Problem:
The BlameGenerator used the RevFlag SEEN to mark commits it had
already looked at (but not necessarily processed), to prevent
processing a commit multiple times. If a commit is a conflicting
merge that contains lines of the merge base, that have been deleted
in its first parent, either these lines or the lines untouched
since the merge base would not be blamed properly.
This happens for example if a file is modified on a main branch in an
earlier commit M and on a side branch in a later commit S. For this
example, M deletes some lines relative to the common base commit B,
and S modifies a subset of these lines, leaving some other of these
lines untouched.
Then side is merged into main, creating a conflict for these
lines. The merge resolution shall carry over some unmodified lines
from B that would otherwise be deleted by M. The route to blame
these lines is via S to B. They can't be blamed via M, as they
don't exist there anymore.
Q
|\
| \
| S
| |
M |
| /
|/
B
Blaming the merged file first blames via S, because that is the
most recent commit. Doing so, it also looks at B to blame the
unmodified lines of B carried over by S into the merge result. In the
course of this, B is submitted for later processing and marked SEEN.

#### [Work request 1]
In the listing, rewrite the lines starting at the one containing "From the cream recliner sofa at" and ending at the one containing "The table lamp is", swapping "forward-facing" for "front-facing" and leaving everything else untouched.
The text above and the listing that comes next are unrelated material.

#### [Records supplied]

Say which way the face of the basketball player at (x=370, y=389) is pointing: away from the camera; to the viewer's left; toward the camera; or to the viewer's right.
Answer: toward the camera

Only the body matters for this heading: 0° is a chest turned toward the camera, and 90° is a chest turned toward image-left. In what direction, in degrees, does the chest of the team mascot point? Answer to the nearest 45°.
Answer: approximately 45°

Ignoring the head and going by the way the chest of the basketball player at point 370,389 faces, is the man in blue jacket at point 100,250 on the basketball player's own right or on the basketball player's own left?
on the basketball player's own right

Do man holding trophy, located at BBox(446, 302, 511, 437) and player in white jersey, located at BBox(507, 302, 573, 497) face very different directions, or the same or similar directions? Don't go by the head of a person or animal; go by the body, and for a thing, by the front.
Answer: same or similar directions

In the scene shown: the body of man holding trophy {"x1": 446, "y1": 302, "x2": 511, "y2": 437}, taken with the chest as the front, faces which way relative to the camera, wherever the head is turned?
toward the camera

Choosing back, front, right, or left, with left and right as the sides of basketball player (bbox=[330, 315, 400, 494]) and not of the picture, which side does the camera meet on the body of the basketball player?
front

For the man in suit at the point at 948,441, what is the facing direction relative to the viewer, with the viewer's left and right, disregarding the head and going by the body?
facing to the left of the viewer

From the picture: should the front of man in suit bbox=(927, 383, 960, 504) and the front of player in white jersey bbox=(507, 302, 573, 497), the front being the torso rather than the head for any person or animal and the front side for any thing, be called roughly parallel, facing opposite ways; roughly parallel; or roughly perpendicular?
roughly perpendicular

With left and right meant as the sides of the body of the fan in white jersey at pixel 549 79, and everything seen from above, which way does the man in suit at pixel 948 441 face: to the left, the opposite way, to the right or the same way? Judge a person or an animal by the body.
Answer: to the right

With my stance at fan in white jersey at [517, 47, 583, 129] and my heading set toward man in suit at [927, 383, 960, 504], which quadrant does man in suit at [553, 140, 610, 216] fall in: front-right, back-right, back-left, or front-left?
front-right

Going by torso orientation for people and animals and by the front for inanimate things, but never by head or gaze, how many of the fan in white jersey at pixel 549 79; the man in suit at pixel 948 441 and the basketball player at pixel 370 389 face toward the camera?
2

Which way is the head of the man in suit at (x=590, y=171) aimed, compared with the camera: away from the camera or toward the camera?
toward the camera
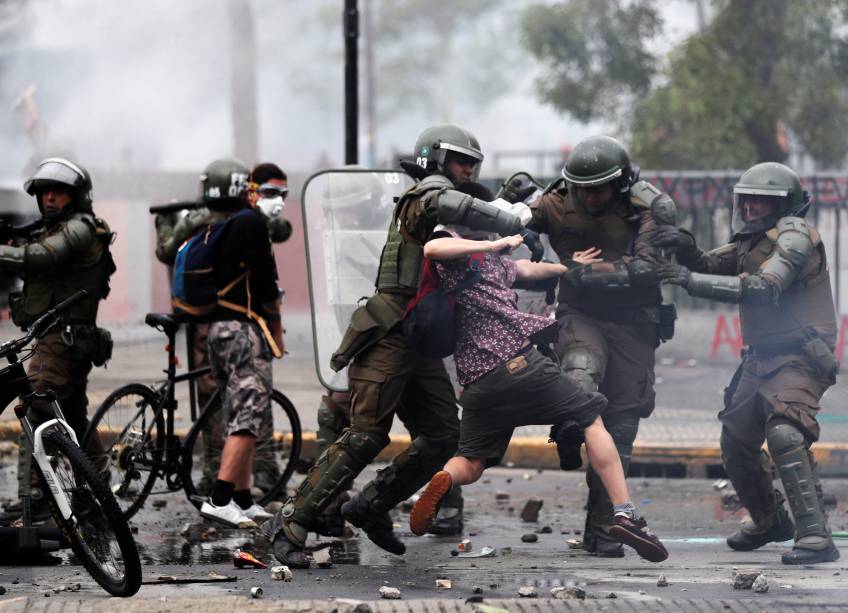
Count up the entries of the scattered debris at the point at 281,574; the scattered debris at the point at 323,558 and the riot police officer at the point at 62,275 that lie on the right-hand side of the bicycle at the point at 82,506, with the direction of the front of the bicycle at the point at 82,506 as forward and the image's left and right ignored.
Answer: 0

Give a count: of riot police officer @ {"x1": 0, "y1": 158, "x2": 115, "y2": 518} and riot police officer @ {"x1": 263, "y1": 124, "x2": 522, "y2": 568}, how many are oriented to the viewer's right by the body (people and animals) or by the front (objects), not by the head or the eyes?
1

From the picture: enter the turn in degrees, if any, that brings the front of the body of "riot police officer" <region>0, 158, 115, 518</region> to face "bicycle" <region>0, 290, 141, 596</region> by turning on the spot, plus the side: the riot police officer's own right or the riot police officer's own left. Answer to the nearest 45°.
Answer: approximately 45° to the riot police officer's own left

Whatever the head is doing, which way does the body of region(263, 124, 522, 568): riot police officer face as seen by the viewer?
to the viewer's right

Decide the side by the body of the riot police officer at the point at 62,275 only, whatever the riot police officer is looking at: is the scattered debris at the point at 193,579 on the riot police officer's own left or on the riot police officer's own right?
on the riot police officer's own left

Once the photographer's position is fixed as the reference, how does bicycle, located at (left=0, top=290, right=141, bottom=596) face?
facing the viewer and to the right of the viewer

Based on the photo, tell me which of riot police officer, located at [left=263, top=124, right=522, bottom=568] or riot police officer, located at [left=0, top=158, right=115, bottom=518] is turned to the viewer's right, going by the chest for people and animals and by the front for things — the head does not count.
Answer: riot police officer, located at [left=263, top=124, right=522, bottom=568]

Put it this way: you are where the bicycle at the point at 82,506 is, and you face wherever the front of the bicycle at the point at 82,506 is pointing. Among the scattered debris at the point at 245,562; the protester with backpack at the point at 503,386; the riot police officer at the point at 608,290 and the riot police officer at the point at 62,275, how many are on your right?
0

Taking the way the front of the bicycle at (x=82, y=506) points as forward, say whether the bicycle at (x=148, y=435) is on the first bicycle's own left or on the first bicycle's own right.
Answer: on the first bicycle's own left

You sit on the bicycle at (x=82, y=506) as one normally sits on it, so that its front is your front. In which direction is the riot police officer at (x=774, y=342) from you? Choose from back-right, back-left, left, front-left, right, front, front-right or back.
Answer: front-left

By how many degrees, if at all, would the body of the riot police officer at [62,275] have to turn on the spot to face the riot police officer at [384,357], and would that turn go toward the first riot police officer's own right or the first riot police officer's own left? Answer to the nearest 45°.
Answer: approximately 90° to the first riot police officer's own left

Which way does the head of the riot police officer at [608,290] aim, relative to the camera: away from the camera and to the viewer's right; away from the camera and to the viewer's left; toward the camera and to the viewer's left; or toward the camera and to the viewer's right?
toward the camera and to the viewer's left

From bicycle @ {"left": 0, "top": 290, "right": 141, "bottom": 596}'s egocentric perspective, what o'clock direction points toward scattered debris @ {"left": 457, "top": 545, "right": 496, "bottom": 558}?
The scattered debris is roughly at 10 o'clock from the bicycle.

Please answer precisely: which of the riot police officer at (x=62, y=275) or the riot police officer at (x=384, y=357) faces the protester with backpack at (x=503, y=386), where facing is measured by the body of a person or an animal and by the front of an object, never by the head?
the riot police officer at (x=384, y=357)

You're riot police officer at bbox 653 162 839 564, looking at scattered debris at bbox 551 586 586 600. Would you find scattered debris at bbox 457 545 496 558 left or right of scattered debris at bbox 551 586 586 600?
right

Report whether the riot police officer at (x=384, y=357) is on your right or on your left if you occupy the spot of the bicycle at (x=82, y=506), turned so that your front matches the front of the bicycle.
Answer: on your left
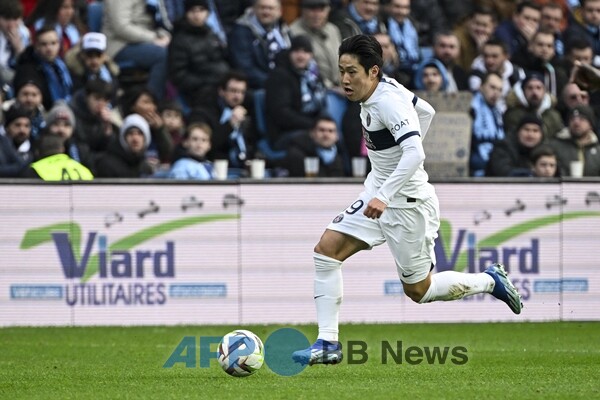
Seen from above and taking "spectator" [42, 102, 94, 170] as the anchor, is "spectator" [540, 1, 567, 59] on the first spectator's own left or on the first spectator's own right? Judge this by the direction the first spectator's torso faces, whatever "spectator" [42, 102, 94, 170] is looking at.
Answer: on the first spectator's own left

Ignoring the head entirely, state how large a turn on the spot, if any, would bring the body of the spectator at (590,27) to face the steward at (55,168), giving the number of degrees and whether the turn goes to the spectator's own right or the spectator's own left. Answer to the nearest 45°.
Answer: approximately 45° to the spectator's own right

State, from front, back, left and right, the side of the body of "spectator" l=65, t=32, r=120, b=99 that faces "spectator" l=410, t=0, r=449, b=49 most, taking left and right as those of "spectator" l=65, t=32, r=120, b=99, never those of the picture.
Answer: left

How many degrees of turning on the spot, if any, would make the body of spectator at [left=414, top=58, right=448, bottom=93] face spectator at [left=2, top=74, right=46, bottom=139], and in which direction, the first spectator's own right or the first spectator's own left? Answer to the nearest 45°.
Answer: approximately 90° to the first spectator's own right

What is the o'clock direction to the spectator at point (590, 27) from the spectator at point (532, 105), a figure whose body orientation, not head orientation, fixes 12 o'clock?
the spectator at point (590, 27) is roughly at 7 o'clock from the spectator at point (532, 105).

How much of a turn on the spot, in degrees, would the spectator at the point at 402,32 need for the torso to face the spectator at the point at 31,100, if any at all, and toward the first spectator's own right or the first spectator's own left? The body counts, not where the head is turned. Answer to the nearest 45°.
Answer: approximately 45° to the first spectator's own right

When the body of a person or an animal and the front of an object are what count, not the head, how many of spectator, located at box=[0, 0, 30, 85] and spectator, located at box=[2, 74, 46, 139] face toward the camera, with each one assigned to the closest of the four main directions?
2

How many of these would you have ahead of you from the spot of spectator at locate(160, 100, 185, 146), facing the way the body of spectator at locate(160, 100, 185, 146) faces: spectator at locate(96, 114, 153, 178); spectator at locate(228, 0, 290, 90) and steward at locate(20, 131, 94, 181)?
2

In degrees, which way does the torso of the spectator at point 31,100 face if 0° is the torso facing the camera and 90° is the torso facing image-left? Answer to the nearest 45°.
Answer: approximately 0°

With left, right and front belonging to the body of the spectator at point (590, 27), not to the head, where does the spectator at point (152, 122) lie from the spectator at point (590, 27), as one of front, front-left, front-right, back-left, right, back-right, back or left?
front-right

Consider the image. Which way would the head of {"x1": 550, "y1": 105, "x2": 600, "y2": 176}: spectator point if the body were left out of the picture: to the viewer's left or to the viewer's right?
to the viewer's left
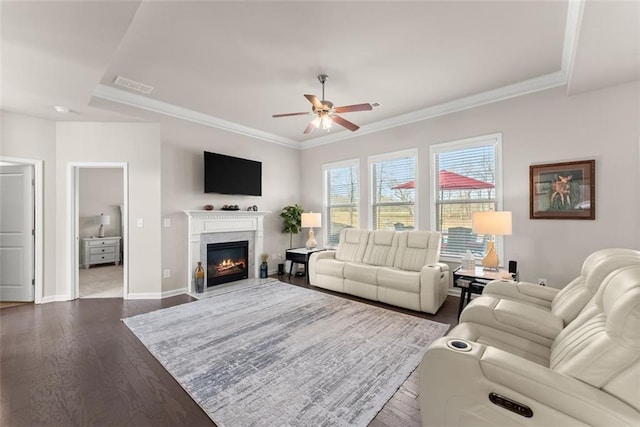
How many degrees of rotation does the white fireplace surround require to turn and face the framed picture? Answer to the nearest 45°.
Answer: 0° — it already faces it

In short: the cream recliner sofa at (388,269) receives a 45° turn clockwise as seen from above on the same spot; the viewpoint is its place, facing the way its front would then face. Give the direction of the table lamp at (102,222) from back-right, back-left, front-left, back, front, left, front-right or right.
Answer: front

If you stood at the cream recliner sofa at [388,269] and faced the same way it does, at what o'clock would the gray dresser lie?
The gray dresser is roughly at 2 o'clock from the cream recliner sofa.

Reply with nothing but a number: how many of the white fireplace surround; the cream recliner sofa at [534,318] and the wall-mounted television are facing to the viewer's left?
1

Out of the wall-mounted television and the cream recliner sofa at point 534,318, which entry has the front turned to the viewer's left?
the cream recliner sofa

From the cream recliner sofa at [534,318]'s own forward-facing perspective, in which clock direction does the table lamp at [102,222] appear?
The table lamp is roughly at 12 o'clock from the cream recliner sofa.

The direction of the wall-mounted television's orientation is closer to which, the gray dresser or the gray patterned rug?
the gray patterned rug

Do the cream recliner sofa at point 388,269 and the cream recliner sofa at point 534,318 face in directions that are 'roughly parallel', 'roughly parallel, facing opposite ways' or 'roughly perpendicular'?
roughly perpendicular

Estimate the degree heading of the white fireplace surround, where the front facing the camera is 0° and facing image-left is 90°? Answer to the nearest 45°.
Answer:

#### [Work request 2]
Pick up the blame merge problem text right after its last sentence and carry it on.

#### [Expected answer 1]
From the cream recliner sofa at [534,318]'s own front-facing perspective, in which clock direction does the table lamp at [102,222] appear?
The table lamp is roughly at 12 o'clock from the cream recliner sofa.

#### [Expected answer 2]
Later M is blamed. It notices that its parent commit B has been
SEEN and aborts processing for M. B is blamed after that, but only
for the lines that survived via S.
As a result, only the lines contributed by S or by B via S are
blamed. All the other lines that were unchanges by both M and S,
which should have been blamed to B via M, are not blamed.
Solution:
Don't abort processing when encountering a SEEN commit. Rather add the
new region list of lines to be blamed to those of the already SEEN and
enqueued commit's region list. This way when the B commit of the
above example is processed, it will blame both the lines of M and S,
yielding a complete blame result.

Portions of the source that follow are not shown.